Ритор прокашлялся, сложил на груди руки в перчатках и начал говорить:
– Теперь я должен открыть вам главную цель нашего ордена, – сказал он, – и ежели цель эта совпадает с вашею, то вы с пользою вступите в наше братство. Первая главнейшая цель и купно основание нашего ордена, на котором он утвержден, и которого никакая сила человеческая не может низвергнуть, есть сохранение и предание потомству некоего важного таинства… от самых древнейших веков и даже от первого человека до нас дошедшего, от которого таинства, может быть, зависит судьба рода человеческого. Но так как сие таинство такого свойства, что никто не может его знать и им пользоваться, если долговременным и прилежным очищением самого себя не приуготовлен, то не всяк может надеяться скоро обрести его. Поэтому мы имеем вторую цель, которая состоит в том, чтобы приуготовлять наших членов, сколько возможно, исправлять их сердце, очищать и просвещать их разум теми средствами, которые нам преданием открыты от мужей, потрудившихся в искании сего таинства, и тем учинять их способными к восприятию оного. Очищая и исправляя наших членов, мы стараемся в третьих исправлять и весь человеческий род, предлагая ему в членах наших пример благочестия и добродетели, и тем стараемся всеми силами противоборствовать злу, царствующему в мире. Подумайте об этом, и я опять приду к вам, – сказал он и вышел из комнаты.
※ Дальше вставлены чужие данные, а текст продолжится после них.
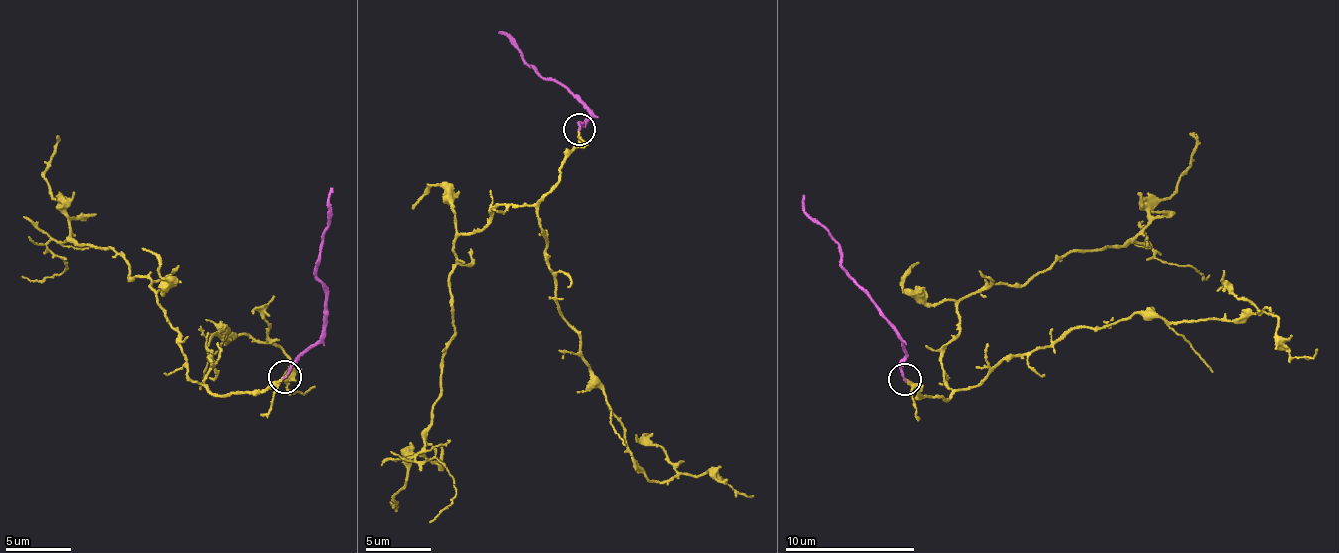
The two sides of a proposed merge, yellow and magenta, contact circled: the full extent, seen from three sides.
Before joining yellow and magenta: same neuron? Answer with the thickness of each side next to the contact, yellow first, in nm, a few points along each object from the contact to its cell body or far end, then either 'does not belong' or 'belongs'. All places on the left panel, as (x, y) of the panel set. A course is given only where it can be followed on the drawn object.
calibres 150 and 170 nm; course yellow (285, 377), (259, 392), (201, 385), (148, 278), (126, 278), (110, 247), (48, 244), (68, 270), (23, 275); course magenta (285, 377), (291, 364), (321, 331), (327, 297), (316, 269), (320, 242), (332, 214), (327, 203), (334, 187); belongs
– Противоборствовать злу, царствующему в мире… – повторил Пьер, и ему представилась его будущая деятельность на этом поприще. Ему представлялись такие же люди, каким он был сам две недели тому назад, и он мысленно обращал к ним поучительно наставническую речь. Он представлял себе порочных и несчастных людей, которым он помогал словом и делом; представлял себе угнетателей, от которых он спасал их жертвы. Из трех поименованных ритором целей, эта последняя – исправление рода человеческого, особенно близка была Пьеру. Некое важное таинство, о котором упомянул ритор, хотя и подстрекало его любопытство, не представлялось ему существенным; а вторая цель, очищение и исправление себя, мало занимала его, потому что он в эту минуту с наслаждением чувствовал себя уже вполне исправленным от прежних пороков и готовым только на одно доброе.